» **What you should do**
Recast the text of all the records below as a JSON array of strings, one string per line, leaving out blank lines. Omit the pictures from the answer.

» **Source material**
--*--

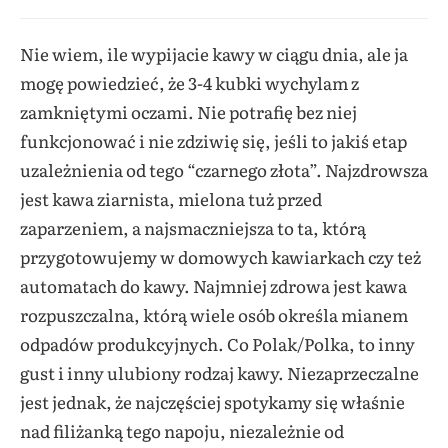
Nie wiem, ile wypijacie kawy w ciągu dnia, ale ja
mogę powiedzieć, że 3-4 kubki wychylam z
zamkniętymi oczami. Nie potrafię bez niej
funkcjonować i nie zdziwię się, jeśli to jakiś etap
uzależnienia od tego “czarnego złota”. Najzdrowsza
jest kawa ziarnista, mielona tuż przed
zaparzeniem, a najsmaczniejsza to ta, którą
przygotowujemy w domowych kawiarkach czy też
automatach do kawy. Najmniej zdrowa jest kawa
rozpuszczalna, którą wiele osób określa mianem
odpadów produkcyjnych. Co Polak/Polka, to inny
gust i inny ulubiony rodzaj kawy. Niezaprzeczalne
jest jednak, że najczęściej spotykamy się właśnie
nad filiżanką tego napoju, niezależnie od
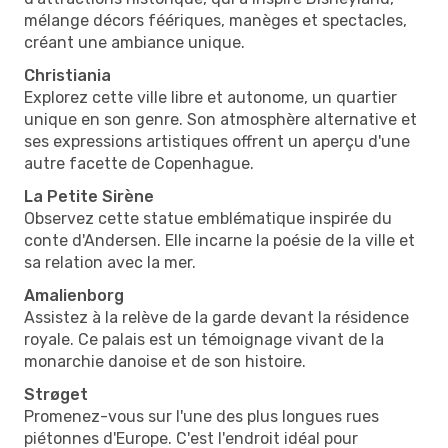
mélange décors féériques, manèges et spectacles,
créant une ambiance unique.
Christiania
Explorez cette ville libre et autonome, un quartier
unique en son genre. Son atmosphère alternative et
ses expressions artistiques offrent un aperçu d'une
autre facette de Copenhague.
La Petite Sirène
Observez cette statue emblématique inspirée du
conte d'Andersen. Elle incarne la poésie de la ville et
sa relation avec la mer.
Amalienborg
Assistez à la relève de la garde devant la résidence
royale. Ce palais est un témoignage vivant de la
monarchie danoise et de son histoire.
Strøget
Promenez-vous sur l'une des plus longues rues
piétonnes d'Europe. C'est l'endroit idéal pour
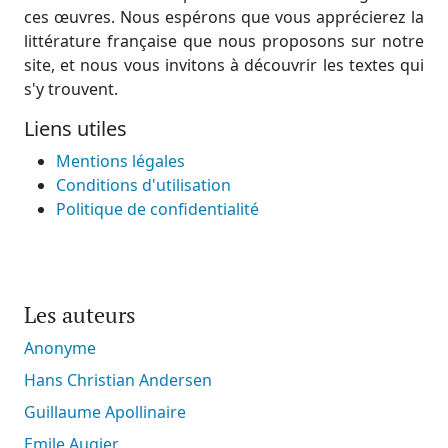
ces œuvres. Nous espérons que vous apprécierez la
littérature française que nous proposons sur notre
site, et nous vous invitons à découvrir les textes qui
s'y trouvent.
Liens utiles
Mentions légales
Conditions d'utilisation
Politique de confidentialité
Les auteurs
Anonyme
Hans Christian Andersen
Guillaume Apollinaire
Emile Augier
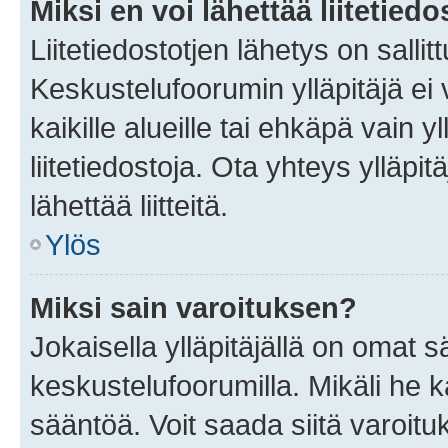
Miksi en voi lähettää liitetied
Liitetiedostotjen lähetys on sallit
Keskustelufoorumin ylläpitäjä ei v
kaikille alueille tai ehkäpä vain 
liitetiedostoja. Ota yhteys ylläpit
lähettää liitteitä.
Ylös
Miksi sain varoituksen?
Jokaisella ylläpitäjällä on omat 
keskustelufoorumilla. Mikäli he ka
sääntöä. Voit saada siitä varoi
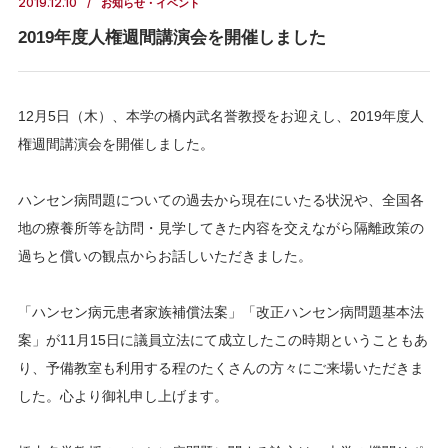
2019.12.10
お知らせ・イベント
2019年度人権週間講演会を開催しました
12月5日（木）、本学の橋内武名誉教授をお迎えし、2019年度人
権週間講演会を開催しました。
ハンセン病問題についての過去から現在にいたる状況や、全国各
地の療養所等を訪問・見学してきた内容を交えながら隔離政策の
過ちと償いの観点からお話しいただきました。
「ハンセン病元患者家族補償法案」「改正ハンセン病問題基本法
案」が11月15日に議員立法にて成立したこの時期ということもあ
り、予備教室も利用する程のたくさんの方々にご来場いただきま
した。心より御礼申し上げます。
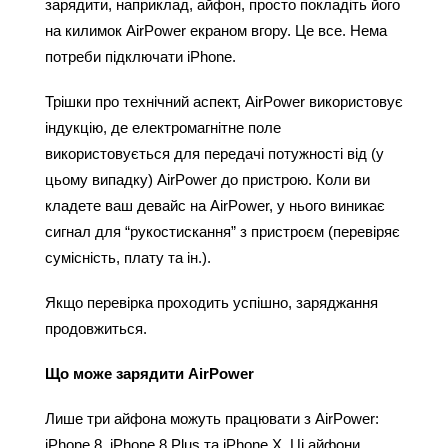
зарядити, наприклад, айфон, просто покладіть його 
на килимок AirPower екраном вгору. Це все. 
Нема 
потреби підключати iPhone.
Трішки про технічний аспект, AirPower використовує 
індукцію, де електромагнітне поле 
використовується для передачі потужності від (у 
цьому випадку) AirPower до пристрою. Коли ви 
кладете ваш девайс на AirPower, у нього виникає 
сигнал для “рукостискання” з пристроєм (перевіряє 
сумісність, плату та ін.).
Якщо перевірка проходить успішно, заряджання 
продовжиться.
Що може зарядити AirPower
Лише три айфона можуть працювати з AirPower: 
iPhone 8, iPhone 8 Plus та iPhone X. Ці айфони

--*--

» **Expected answer**
[
  "Nie wiem, ile wypijacie kawy w ciągu dnia, ale ja",
  "mogę powiedzieć, że 3-4 kubki wychylam z",
  "zamkniętymi oczami. Nie potrafię bez niej",
  "funkcjonować i nie zdziwię się, jeśli to jakiś etap",
  "uzależnienia od tego “czarnego złota”. Najzdrowsza",
  "jest kawa ziarnista, mielona tuż przed",
  "zaparzeniem, a najsmaczniejsza to ta, którą",
  "przygotowujemy w domowych kawiarkach czy też",
  "automatach do kawy. Najmniej zdrowa jest kawa",
  "rozpuszczalna, którą wiele osób określa mianem",
  "odpadów produkcyjnych. Co Polak/Polka, to inny",
  "gust i inny ulubiony rodzaj kawy. Niezaprzeczalne",
  "jest jednak, że najczęściej spotykamy się właśnie",
  "nad filiżanką tego napoju, niezależnie od",
  "mélange décors féériques, manèges et spectacles,",
  "créant une ambiance unique.",
  "Christiania",
  "Explorez cette ville libre et autonome, un quartier",
  "unique en son genre. Son atmosphère alternative et",
  "ses expressions artistiques offrent un aperçu d'une",
  "autre facette de Copenhague.",
  "La Petite Sirène",
  "Observez cette statue emblématique inspirée du",
  "conte d'Andersen. Elle incarne la poésie de la ville et",
  "sa relation avec la mer.",
  "Amalienborg",
  "Assistez à la relève de la garde devant la résidence",
  "royale. Ce palais est un témoignage vivant de la",
  "monarchie danoise et de son histoire.",
  "Strøget",
  "Promenez-vous sur l'une des plus longues rues",
  "piétonnes d'Europe. C'est l'endroit idéal pour",
  "ces œuvres. Nous espérons que vous apprécierez la",
  "littérature française que nous proposons sur notre",
  "site, et nous vous invitons à découvrir les textes qui",
  "s'y trouvent.",
  "Liens utiles",
  "Mentions légales",
  "Conditions d'utilisation",
  "Politique de confidentialité",
  "Les auteurs",
  "Anonyme",
  "Hans Christian Andersen",
  "Guillaume Apollinaire",
  "Emile Augier",
  "Miksi en voi lähettää liitetied",
  "Liitetiedostotjen lähetys on sallit",
  "Keskustelufoorumin ylläpitäjä ei v",
  "kaikille alueille tai ehkäpä vain ",
  "liitetiedostoja. Ota yhteys ylläpit",
  "lähettää liitteitä.",
  "Ylös",
  "Miksi sain varoituksen?",
  "Jokaisella ylläpitäjällä on omat ",
  "keskustelufoorumilla. Mikäli he ka",
  "sääntöä. Voit saada siitä varoi",
  "2019.12.10",
  "お知らせ・イベント",
  "2019年度人権週間講演会を開催しました",
  "12月5日（木）、本学の橋内武名誉教授をお迎えし、2019年度人",
  "権週間講演会を開催しました。",
  "ハンセン病問題についての過去から現在にいたる状況や、全国各",
  "地の療養所等を訪問・見学してきた内容を交えながら隔離政策の",
  "過ちと償いの観点からお話しいただきました。",
  "「ハンセン病元患者家族補償法案」「改正ハンセン病問題基本法",
  "案」が11月15日に議員立法にて成立したこの時期ということもあ",
  "り、予備教室も利用する程のたくさんの方々にご来場いただきま",
  "した。心より御礼申し上げます。",
  "зарядити, наприклад, айфон, просто покладіть його ",
  "на килимок AirPower екраном вгору. Це все. ",
  "Нема ",
  "потреби підключати iPhone.",
  "Трішки про технічний аспект, AirPower використовує ",
  "індукцію, де електромагнітне поле ",
  "використовується для передачі потужності від (у ",
  "цьому випадку) AirPower до пристрою. Коли ви ",
  "кладете ваш девайс на AirPower, у нього виникає ",
  "сигнал для “рукостискання” з пристроєм (перевіряє ",
  "сумісність, плату та ін.).",
  "Якщо перевірка проходить успішно, заряджання ",
  "продовжиться.",
  "Що може зарядити AirPower",
  "Лише три айфона можуть працювати з AirPower: ",
  "iPhone 8, iPhone 8 Plus та iPhone X. Ці айфони"
]